Ganz oben auf der Liste stehen Stabschef Mick Mulvaney, Außenminister Mike Pompeo und John Bolton, bis September Nationaler Sicherheitsberater. Trump hat sie allesamt angewiesen, jede Kooperation zu verweigern. Während Mulvaney und Pomlich peo keinerlei Widerspruch erkennen lassen, liegen die Dinge bei Bolton anders: Er berief sich zunächst zwar auf einen Gerichtsentscheid, den er abwarten müsse, bevor er im Kongress erscheinen könne; Anfang Jänner erklärte er sich jedoch ausdrück
zur Aussage bereit, falls der Senat ihn vorlade.

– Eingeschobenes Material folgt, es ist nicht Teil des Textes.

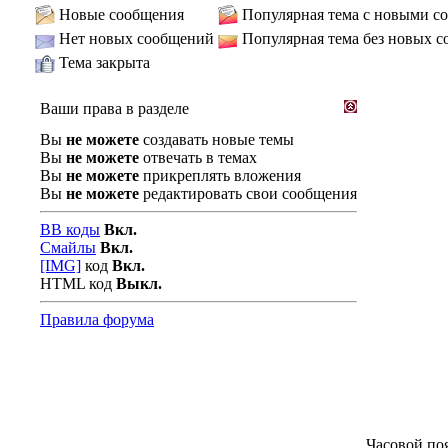
Новые сообщения
Популярная тема с новыми с
Нет новых сообщений
Популярная тема без новых 
Тема закрыта
Ваши права в разделе
Вы
не можете
создавать новые темы
Вы
не можете
отвечать в темах
Вы
не можете
прикреплять вложения
Вы
не можете
редактировать свои сообщения
BB коды
Вкл.
Смайлы
Вкл.
[IMG]
код
Вкл.
HTML код
Выкл.
Правила форума
Часовой по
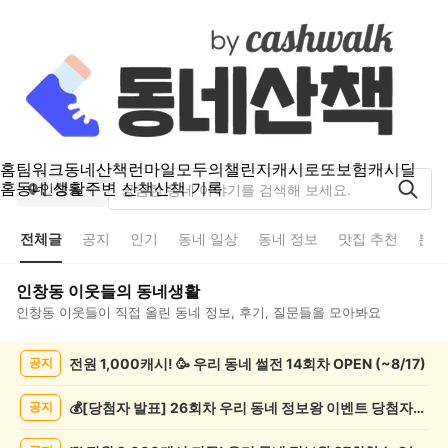
홈
팀워크
동네산책
런마일
모두의챌린지
캐시로또
보험
캐시딜
홈
동네 생활
주변 산책
산책 기록
인창동
전체글
공지
인기
동네 일상
동네 정보
맛집 추천
분실
인창동
이웃들의 동네생활
인창동
이웃들이 직접 올린 동네 정보, 후기, 질문들을 모아봐요
인
전원 1,000캐시! 🥳 우리 동네 썰전 14회차 OPEN (~8/17)
공지
창
동
전
💰[당첨자 발표] 26회차 우리 동네 정보왕 이벤트 당첨자를 발표합니다!
공지
체
글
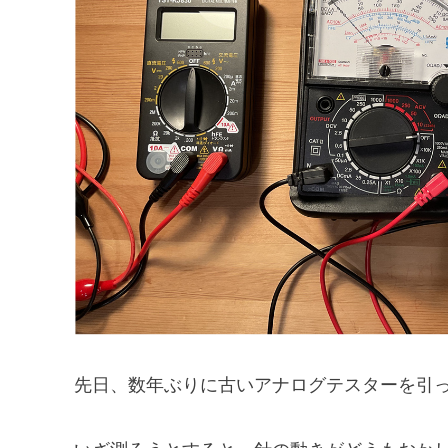
先日、数年ぶりに古いアナログテスターを引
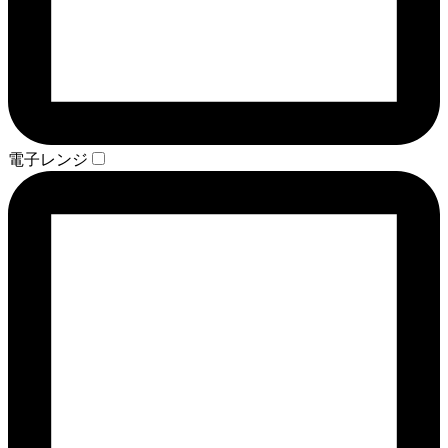
電子レンジ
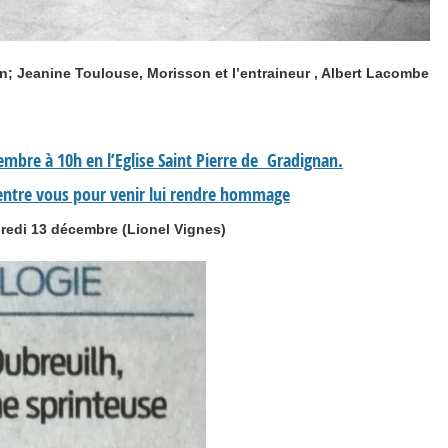
on; Jeanine Toulouse, Morisson et l’entraineur , Albert Lacombe
mbre à 10h en l’Eglise Saint Pierre de Gradignan.
ntre vous pour venir lui rendre hommage
redi 13 décembre (Lionel Vignes)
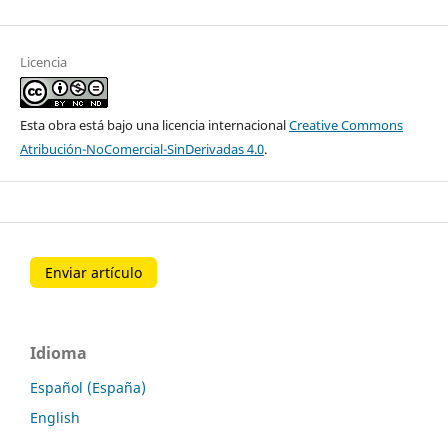
Licencia
Esta obra está bajo una licencia internacional
Creative Commons
Atribución-NoComercial-SinDerivadas 4.0
.
Enviar artículo
Idioma
Español (España)
English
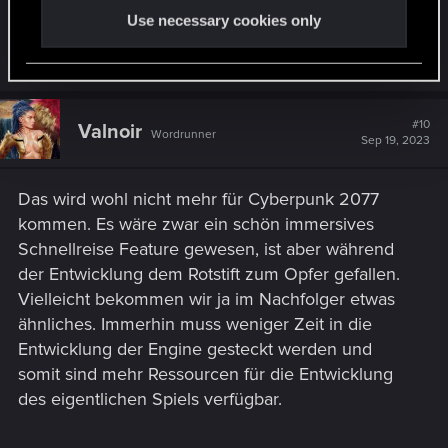
s
Was ist eigentlich mit der versprochenen und
:
Use necessary cookies only
manchmal gezeigten U- und Hochbahn?
#10
Valnoir
Wordrunner
Sep 19, 2023
Das wird wohl nicht mehr für Cyberpunk 2077
kommen. Es wäre zwar ein schön immersives
Schnellreise Feature gewesen, ist aber während
der Entwicklung dem Rotstift zum Opfer gefallen.
Vielleicht bekommen wir ja im Nachfolger etwas
ähnliches. Immerhin muss weniger Zeit in die
Entwicklung der Engine gesteckt werden und
somit sind mehr Ressourcen für die Entwicklung
des eigentlichen Spiels verfügbar.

Wie brisant sein Auftritt sein kann, ergibt sich aus einer Episode, von der seine Assistentin Fiona Hill unter Eid erzählte: Er mache nicht mit bei dem „Drogendeal“, den sich Mulvaney und Sondland ausgedacht hätten. Seitdem wollen die Demokraten Bolton in den Zeugenstand rufen.
Rollenspiele
Die US-Verfassung weist beiden Parlamentskammern beim Impeachment unterschiedliche Rollen zu. Das Repräsentantenhaus ist für Beweisaufnahme und Anklage zuständig, während der Senat über Schuld oder Unschuld entscheidet. Die Beweisaufnahme, so argumentiert der republikanische Senator Mitch McConnell, sei abgeschlossen. Hätte die Abgeordnetenkammer zusätzliche Zeugen vernehmen wollen, hätte sie dies erzwingen müssen, als sie das Verfahren noch in der Hand hatte. Jetzt sei es dafür zu spät.
Ein faires Verfahren, entgegnen Trumps Gegner, setze voraus, dass alle Fakten auf den Tisch kämen – egal, wann. Durchsetzen können sie es aus eigener Kraft nicht, da sie nur 47 der 100 Senatoren stellen. Mindestens vier Republikaner müssten es also auch so sehen.